Since his retirement in 1997, Mr Zaporozhsky had been working for an American company in the state of Maryland, but he was arrested in Moscow in 2001.
The court gave Mr Zaporozhsky a tougher sentence than the 16 years demanded by prosecutors.
'Secrets to CIA'
He was also stripped of the rank of colonel and of several medals he received as a senior officer in the intelligence services.
"The official version is that he was spying for a number of foreign governments," Yevgeny Komissarov, the head of the prosecutor's press service, told Reuters news agency.
However, Russia's Itar-Tass news agency said Mr Zaporozhsky had passed on secrets to the CIA.

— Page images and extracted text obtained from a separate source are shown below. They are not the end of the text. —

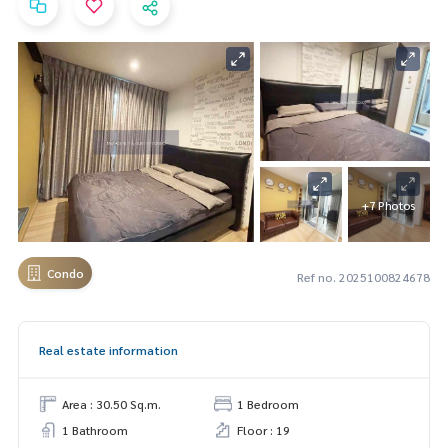
+7 Photos
Condo
Ref no. 2025100824678
Real estate information
Area : 30.50 Sq.m.
1 Bedroom
1 Bathroom
Floor : 19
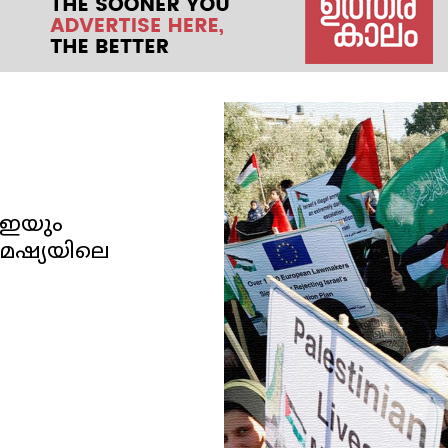
എഇയും
മേഷ്യയിലെ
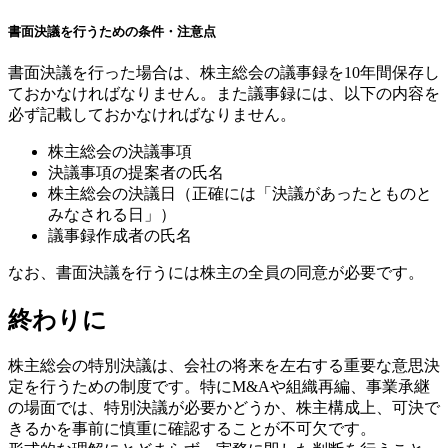
書面決議を行うための条件・注意点
書面決議を行った場合は、株主総会の議事録を10年間保存し
ておかなければなりません。また議事録には、以下の内容を
必ず記載しておかなければなりません。
株主総会の決議事項
決議事項の提案者の氏名
株主総会の決議日（正確には「決議があったとものと
みなされる日」）
議事録作成者の氏名
なお、書面決議を行うには株主の全員の同意が必要です。
終わりに
株主総会の特別決議は、会社の将来を左右する重要な意思決
定を行うための制度です。特にM&Aや組織再編、事業承継
の場面では、特別決議が必要かどうか、株主構成上、可決で
きるかを事前に慎重に確認することが不可欠です。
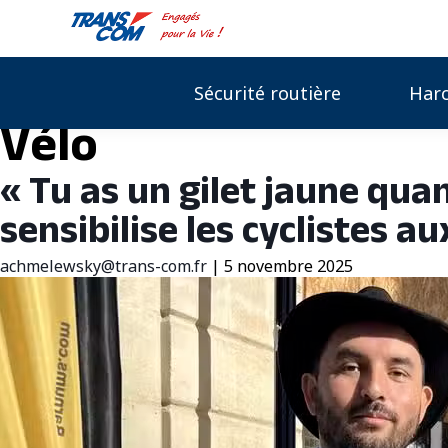
Sécurité routière
Har
Vélo
« Tu as un gilet jaune quan
sensibilise les cyclistes a
achmelewsky@trans-com.fr
|
5 novembre 2025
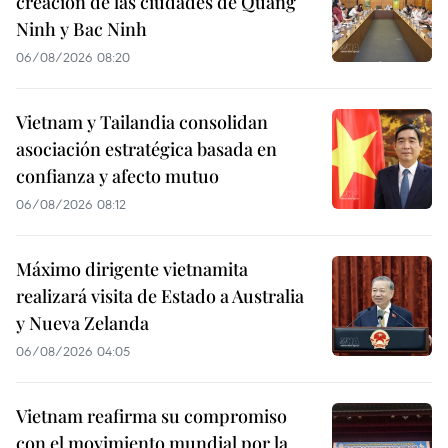
creación de las ciudades de Quang
Ninh y Bac Ninh
06/08/2026 08:20
Vietnam y Tailandia consolidan
asociación estratégica basada en
confianza y afecto mutuo
06/08/2026 08:12
Máximo dirigente vietnamita
realizará visita de Estado a Australia
y Nueva Zelanda
06/08/2026 04:05
Vietnam reafirma su compromiso
con el movimiento mundial por la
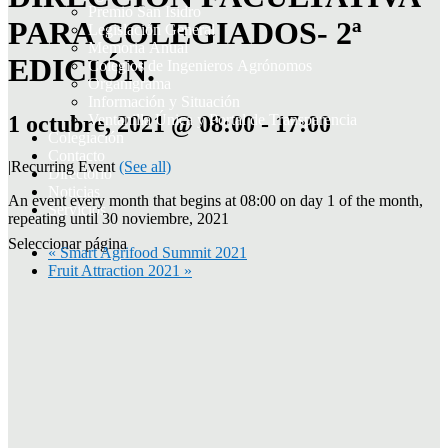
Premio San Isidro
PARA COLEGIADOS- 2ª
Legislación General
Memoria Anual
EDICIÓN.
Colegios de Ingenieros Agrónomos
Organigrama
Información y Situación
1 octubre, 2021 @ 08:00
-
17:00
Ventanilla Única y Portal de Transparencia
Colegiación
Contacto
|
Recurring Event
(See all)
Directorio
Noticias
An event every month that begins at 08:00 on day 1 of the month,
Servicios
repeating until 30 noviembre, 2021
Seleccionar página
«
Smart Agrifood Summit 2021
Fruit Attraction 2021
»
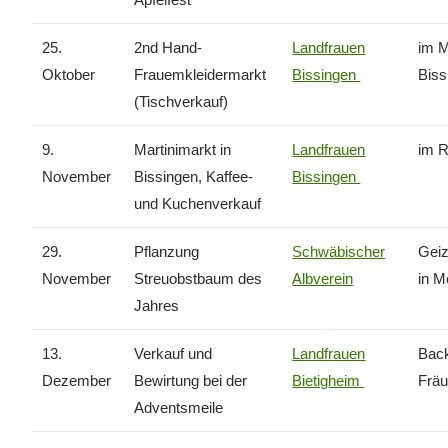
25.
2nd Hand-
Landfrauen
im 
Oktober
Frauemkleidermarkt
Bissingen
Biss
(Tischverkauf)
9.
Martinimarkt in
Landfrauen
im R
November
Bissingen, Kaffee-
Bissingen
und Kuchenverkauf
29.
Pflanzung
Schwäbischer
Geiz
November
Streuobstbaum des
Albverein
in M
Jahres
13.
Verkauf und
Landfrauen
Back
Dezember
Bewirtung bei der
Bietigheim
Fräu
Adventsmeile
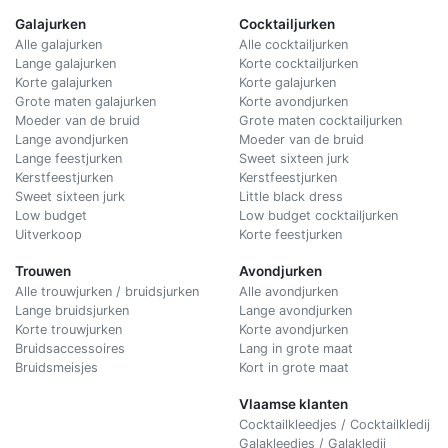
Galajurken
Cocktailjurken
Alle galajurken
Alle cocktailjurken
Lange galajurken
Korte cocktailjurken
Korte galajurken
Korte galajurken
Grote maten galajurken
Korte avondjurken
Moeder van de bruid
Grote maten cocktailjurken
Lange avondjurken
Moeder van de bruid
Lange feestjurken
Sweet sixteen jurk
Kerstfeestjurken
Kerstfeestjurken
Sweet sixteen jurk
Little black dress
Low budget
Low budget cocktailjurken
Uitverkoop
Korte feestjurken
Trouwen
Avondjurken
Alle trouwjurken / bruidsjurken
Alle avondjurken
Lange bruidsjurken
Lange avondjurken
Korte trouwjurken
Korte avondjurken
Bruidsaccessoires
Lang in grote maat
Bruidsmeisjes
Kort in grote maat
Vlaamse klanten
Cocktailkleedjes / Cocktailkledij
Galakleedjes / Galakledij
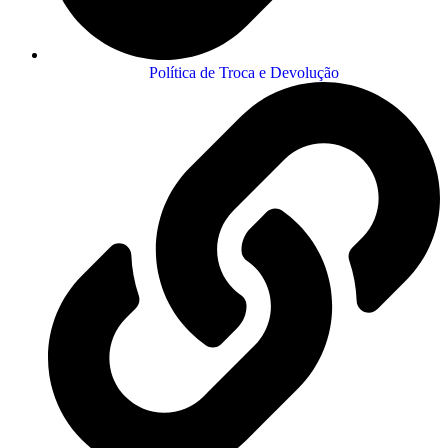
Política de Troca e Devolução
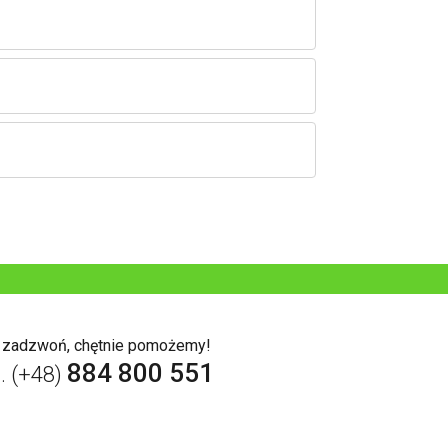
b zadzwoń, chętnie pomożemy!
884 800 551
l. (+48)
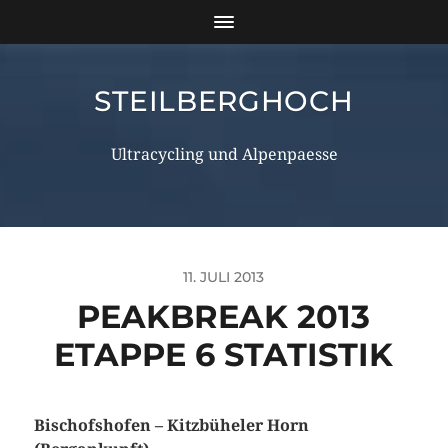
STEILBERGHOCH
Ultracycling und Alpenpaesse
11. JULI 2013
PEAKBREAK 2013
ETAPPE 6 STATISTIK
Bischofshofen – Kitzbüheler Horn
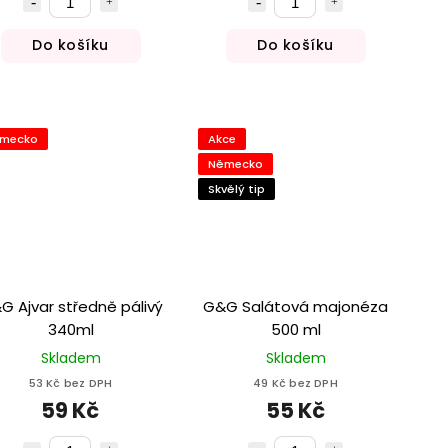
Do košíku
Do košíku
mecko
Akce
Německo
Skvělý tip
G Ajvar středně pálivý
G&G Salátová majonéza
340ml
500 ml
Skladem
Skladem
53 Kč bez DPH
49 Kč bez DPH
59 Kč
55 Kč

There have been several spy cases in the US and Russia in recent years, with Washington expelling more than 50 Russian diplomats.
And in February a Russian court gave university professor Anatoly Babkin an eight-year suspended sentence for passing on information to former US naval intelligence officer Edmund Pope.
Mr Pope was himself given a 20-year prison sentence in December 2000 but was pardoned by Russian President Vladimir Putin because of ill health.